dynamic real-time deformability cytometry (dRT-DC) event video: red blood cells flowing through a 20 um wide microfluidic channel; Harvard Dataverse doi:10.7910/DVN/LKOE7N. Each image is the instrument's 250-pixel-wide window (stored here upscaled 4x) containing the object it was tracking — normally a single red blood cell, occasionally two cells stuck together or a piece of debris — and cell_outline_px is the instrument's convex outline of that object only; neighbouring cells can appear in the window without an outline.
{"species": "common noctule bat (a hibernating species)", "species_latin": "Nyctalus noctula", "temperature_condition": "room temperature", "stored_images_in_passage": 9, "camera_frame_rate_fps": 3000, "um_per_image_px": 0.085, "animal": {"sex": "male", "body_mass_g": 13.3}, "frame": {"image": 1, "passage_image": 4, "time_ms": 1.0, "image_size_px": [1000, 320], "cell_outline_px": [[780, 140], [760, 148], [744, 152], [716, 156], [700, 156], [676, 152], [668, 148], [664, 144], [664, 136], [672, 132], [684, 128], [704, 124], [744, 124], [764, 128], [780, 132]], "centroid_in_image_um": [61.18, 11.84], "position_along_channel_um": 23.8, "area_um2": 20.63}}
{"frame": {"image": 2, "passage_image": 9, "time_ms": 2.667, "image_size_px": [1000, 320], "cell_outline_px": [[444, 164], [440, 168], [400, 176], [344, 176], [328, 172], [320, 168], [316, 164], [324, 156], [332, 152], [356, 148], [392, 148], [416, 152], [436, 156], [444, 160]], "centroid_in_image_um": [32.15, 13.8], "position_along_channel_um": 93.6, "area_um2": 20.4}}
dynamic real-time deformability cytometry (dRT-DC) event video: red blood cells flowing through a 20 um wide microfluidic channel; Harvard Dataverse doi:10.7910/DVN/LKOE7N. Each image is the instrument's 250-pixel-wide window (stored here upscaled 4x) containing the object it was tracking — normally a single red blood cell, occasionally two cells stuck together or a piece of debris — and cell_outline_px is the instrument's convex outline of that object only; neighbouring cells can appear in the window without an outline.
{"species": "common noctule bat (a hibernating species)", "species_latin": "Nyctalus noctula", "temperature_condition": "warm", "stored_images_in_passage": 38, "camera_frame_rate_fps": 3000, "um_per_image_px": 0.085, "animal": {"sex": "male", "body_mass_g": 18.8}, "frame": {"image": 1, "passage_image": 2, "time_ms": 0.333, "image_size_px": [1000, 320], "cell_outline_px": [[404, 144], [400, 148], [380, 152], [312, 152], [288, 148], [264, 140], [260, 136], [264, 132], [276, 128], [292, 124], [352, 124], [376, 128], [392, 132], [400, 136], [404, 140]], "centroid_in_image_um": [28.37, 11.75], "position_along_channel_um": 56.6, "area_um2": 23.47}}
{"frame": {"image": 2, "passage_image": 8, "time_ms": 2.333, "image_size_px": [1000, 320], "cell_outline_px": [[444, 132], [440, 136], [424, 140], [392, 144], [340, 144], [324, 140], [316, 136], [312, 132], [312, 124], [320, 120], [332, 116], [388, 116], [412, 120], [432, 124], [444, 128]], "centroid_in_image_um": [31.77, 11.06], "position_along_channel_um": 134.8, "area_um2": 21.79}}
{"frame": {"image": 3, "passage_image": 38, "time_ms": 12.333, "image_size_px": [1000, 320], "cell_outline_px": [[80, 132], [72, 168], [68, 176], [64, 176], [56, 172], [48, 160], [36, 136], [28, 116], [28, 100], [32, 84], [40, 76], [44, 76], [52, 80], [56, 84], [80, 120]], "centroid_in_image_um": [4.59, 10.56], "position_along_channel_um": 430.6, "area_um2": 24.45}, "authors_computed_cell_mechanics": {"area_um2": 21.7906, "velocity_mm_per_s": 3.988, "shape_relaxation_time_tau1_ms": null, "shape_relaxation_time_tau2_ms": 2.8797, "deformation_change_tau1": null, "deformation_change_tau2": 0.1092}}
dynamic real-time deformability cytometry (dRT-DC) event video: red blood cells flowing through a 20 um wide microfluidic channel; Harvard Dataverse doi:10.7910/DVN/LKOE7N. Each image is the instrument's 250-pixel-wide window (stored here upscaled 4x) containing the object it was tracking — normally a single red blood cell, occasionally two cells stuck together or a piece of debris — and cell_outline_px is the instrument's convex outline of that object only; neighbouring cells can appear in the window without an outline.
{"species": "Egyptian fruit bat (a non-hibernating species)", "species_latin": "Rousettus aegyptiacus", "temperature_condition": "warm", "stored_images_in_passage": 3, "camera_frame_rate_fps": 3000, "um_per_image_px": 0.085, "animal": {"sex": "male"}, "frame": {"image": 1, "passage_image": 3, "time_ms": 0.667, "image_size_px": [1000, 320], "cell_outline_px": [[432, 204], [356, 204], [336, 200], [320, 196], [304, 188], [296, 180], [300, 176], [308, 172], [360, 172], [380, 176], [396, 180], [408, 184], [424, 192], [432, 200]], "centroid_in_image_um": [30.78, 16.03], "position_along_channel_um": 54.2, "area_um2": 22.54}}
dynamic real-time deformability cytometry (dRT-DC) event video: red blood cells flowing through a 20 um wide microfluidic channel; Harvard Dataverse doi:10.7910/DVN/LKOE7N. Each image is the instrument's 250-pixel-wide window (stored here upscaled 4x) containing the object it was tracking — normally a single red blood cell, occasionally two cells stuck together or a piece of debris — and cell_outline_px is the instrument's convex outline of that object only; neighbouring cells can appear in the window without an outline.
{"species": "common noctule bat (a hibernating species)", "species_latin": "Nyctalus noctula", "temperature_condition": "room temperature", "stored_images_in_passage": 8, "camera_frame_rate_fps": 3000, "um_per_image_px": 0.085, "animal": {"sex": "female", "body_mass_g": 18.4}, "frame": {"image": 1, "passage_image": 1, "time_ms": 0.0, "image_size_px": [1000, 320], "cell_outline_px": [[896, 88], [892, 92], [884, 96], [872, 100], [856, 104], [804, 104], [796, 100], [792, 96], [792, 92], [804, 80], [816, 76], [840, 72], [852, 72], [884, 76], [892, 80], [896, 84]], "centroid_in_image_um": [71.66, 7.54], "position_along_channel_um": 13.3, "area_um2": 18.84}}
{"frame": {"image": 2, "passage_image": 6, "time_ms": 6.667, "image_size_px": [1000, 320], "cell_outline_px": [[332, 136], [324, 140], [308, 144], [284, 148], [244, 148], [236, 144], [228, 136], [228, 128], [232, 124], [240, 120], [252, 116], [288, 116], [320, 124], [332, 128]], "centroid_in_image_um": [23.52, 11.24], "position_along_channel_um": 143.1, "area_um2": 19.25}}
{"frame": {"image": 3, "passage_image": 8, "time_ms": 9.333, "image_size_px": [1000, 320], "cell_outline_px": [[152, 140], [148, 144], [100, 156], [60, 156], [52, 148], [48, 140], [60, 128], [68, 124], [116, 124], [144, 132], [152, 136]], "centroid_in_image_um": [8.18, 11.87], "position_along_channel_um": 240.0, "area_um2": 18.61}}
------------------------------------------------------------------------
Set problem -> Recopy the entries above exactly, with every line included.

Solution for this problem ->
dynamic real-time deformability cytometry (dRT-DC) event video: red blood cells flowing through a 20 um wide microfluidic channel; Harvard Dataverse doi:10.7910/DVN/LKOE7N. Each image is the instrument's 250-pixel-wide window (stored here upscaled 4x) containing the object it was tracking — normally a single red blood cell, occasionally two cells stuck together or a piece of debris — and cell_outline_px is the instrument's convex outline of that object only; neighbouring cells can appear in the window without an outline.
{"species": "common noctule bat (a hibernating species)", "species_latin": "Nyctalus noctula", "temperature_condition": "room temperature", "stored_images_in_passage": 9, "camera_frame_rate_fps": 3000, "um_per_image_px": 0.085, "animal": {"sex": "male", "body_mass_g": 13.3}, "frame": {"image": 1, "passage_image": 4, "time_ms": 1.0, "image_size_px": [1000, 320], "cell_outline_px": [[780, 140], [760, 148], [744, 152], [716, 156], [700, 156], [676, 152], [668, 148], [664, 144], [664, 136], [672, 132], [684, 128], [704, 124], [744, 124], [764, 128], [780, 132]], "centroid_in_image_um": [61.18, 11.84], "position_along_channel_um": 23.8, "area_um2": 20.63}}
{"frame": {"image": 2, "passage_image": 9, "time_ms": 2.667, "image_size_px": [1000, 320], "cell_outline_px": [[444, 164], [440, 168], [400, 176], [344, 176], [328, 172], [320, 168], [316, 164], [324, 156], [332, 152], [356, 148], [392, 148], [416, 152], [436, 156], [444, 160]], "centroid_in_image_um": [32.15, 13.8], "position_along_channel_um": 93.6, "area_um2": 20.4}}
dynamic real-time deformability cytometry (dRT-DC) event video: red blood cells flowing through a 20 um wide microfluidic channel; Harvard Dataverse doi:10.7910/DVN/LKOE7N. Each image is the instrument's 250-pixel-wide window (stored here upscaled 4x) containing the object it was tracking — normally a single red blood cell, occasionally two cells stuck together or a piece of debris — and cell_outline_px is the instrument's convex outline of that object only; neighbouring cells can appear in the window without an outline.
{"species": "common noctule bat (a hibernating species)", "species_latin": "Nyctalus noctula", "temperature_condition": "warm", "stored_images_in_passage": 38, "camera_frame_rate_fps": 3000, "um_per_image_px": 0.085, "animal": {"sex": "male", "body_mass_g": 18.8}, "frame": {"image": 1, "passage_image": 2, "time_ms": 0.333, "image_size_px": [1000, 320], "cell_outline_px": [[404, 144], [400, 148], [380, 152], [312, 152], [288, 148], [264, 140], [260, 136], [264, 132], [276, 128], [292, 124], [352, 124], [376, 128], [392, 132], [400, 136], [404, 140]], "centroid_in_image_um": [28.37, 11.75], "position_along_channel_um": 56.6, "area_um2": 23.47}}
{"frame": {"image": 2, "passage_image": 8, "time_ms": 2.333, "image_size_px": [1000, 320], "cell_outline_px": [[444, 132], [440, 136], [424, 140], [392, 144], [340, 144], [324, 140], [316, 136], [312, 132], [312, 124], [320, 120], [332, 116], [388, 116], [412, 120], [432, 124], [444, 128]], "centroid_in_image_um": [31.77, 11.06], "position_along_channel_um": 134.8, "area_um2": 21.79}}
{"frame": {"image": 3, "passage_image": 38, "time_ms": 12.333, "image_size_px": [1000, 320], "cell_outline_px": [[80, 132], [72, 168], [68, 176], [64, 176], [56, 172], [48, 160], [36, 136], [28, 116], [28, 100], [32, 84], [40, 76], [44, 76], [52, 80], [56, 84], [80, 120]], "centroid_in_image_um": [4.59, 10.56], "position_along_channel_um": 430.6, "area_um2": 24.45}, "authors_computed_cell_mechanics": {"area_um2": 21.7906, "velocity_mm_per_s": 3.988, "shape_relaxation_time_tau1_ms": null, "shape_relaxation_time_tau2_ms": 2.8797, "deformation_change_tau1": null, "deformation_change_tau2": 0.1092}}
dynamic real-time deformability cytometry (dRT-DC) event video: red blood cells flowing through a 20 um wide microfluidic channel; Harvard Dataverse doi:10.7910/DVN/LKOE7N. Each image is the instrument's 250-pixel-wide window (stored here upscaled 4x) containing the object it was tracking — normally a single red blood cell, occasionally two cells stuck together or a piece of debris — and cell_outline_px is the instrument's convex outline of that object only; neighbouring cells can appear in the window without an outline.
{"species": "Egyptian fruit bat (a non-hibernating species)", "species_latin": "Rousettus aegyptiacus", "temperature_condition": "warm", "stored_images_in_passage": 3, "camera_frame_rate_fps": 3000, "um_per_image_px": 0.085, "animal": {"sex": "male"}, "frame": {"image": 1, "passage_image": 3, "time_ms": 0.667, "image_size_px": [1000, 320], "cell_outline_px": [[432, 204], [356, 204], [336, 200], [320, 196], [304, 188], [296, 180], [300, 176], [308, 172], [360, 172], [380, 176], [396, 180], [408, 184], [424, 192], [432, 200]], "centroid_in_image_um": [30.78, 16.03], "position_along_channel_um": 54.2, "area_um2": 22.54}}
dynamic real-time deformability cytometry (dRT-DC) event video: red blood cells flowing through a 20 um wide microfluidic channel; Harvard Dataverse doi:10.7910/DVN/LKOE7N. Each image is the instrument's 250-pixel-wide window (stored here upscaled 4x) containing the object it was tracking — normally a single red blood cell, occasionally two cells stuck together or a piece of debris — and cell_outline_px is the instrument's convex outline of that object only; neighbouring cells can appear in the window without an outline.
{"species": "common noctule bat (a hibernating species)", "species_latin": "Nyctalus noctula", "temperature_condition": "room temperature", "stored_images_in_passage": 8, "camera_frame_rate_fps": 3000, "um_per_image_px": 0.085, "animal": {"sex": "female", "body_mass_g": 18.4}, "frame": {"image": 1, "passage_image": 1, "time_ms": 0.0, "image_size_px": [1000, 320], "cell_outline_px": [[896, 88], [892, 92], [884, 96], [872, 100], [856, 104], [804, 104], [796, 100], [792, 96], [792, 92], [804, 80], [816, 76], [840, 72], [852, 72], [884, 76], [892, 80], [896, 84]], "centroid_in_image_um": [71.66, 7.54], "position_along_channel_um": 13.3, "area_um2": 18.84}}
{"frame": {"image": 2, "passage_image": 6, "time_ms": 6.667, "image_size_px": [1000, 320], "cell_outline_px": [[332, 136], [324, 140], [308, 144], [284, 148], [244, 148], [236, 144], [228, 136], [228, 128], [232, 124], [240, 120], [252, 116], [288, 116], [320, 124], [332, 128]], "centroid_in_image_um": [23.52, 11.24], "position_along_channel_um": 143.1, "area_um2": 19.25}}
{"frame": {"image": 3, "passage_image": 8, "time_ms": 9.333, "image_size_px": [1000, 320], "cell_outline_px": [[152, 140], [148, 144], [100, 156], [60, 156], [52, 148], [48, 140], [60, 128], [68, 124], [116, 124], [144, 132], [152, 136]], "centroid_in_image_um": [8.18, 11.87], "position_along_channel_um": 240.0, "area_um2": 18.61}}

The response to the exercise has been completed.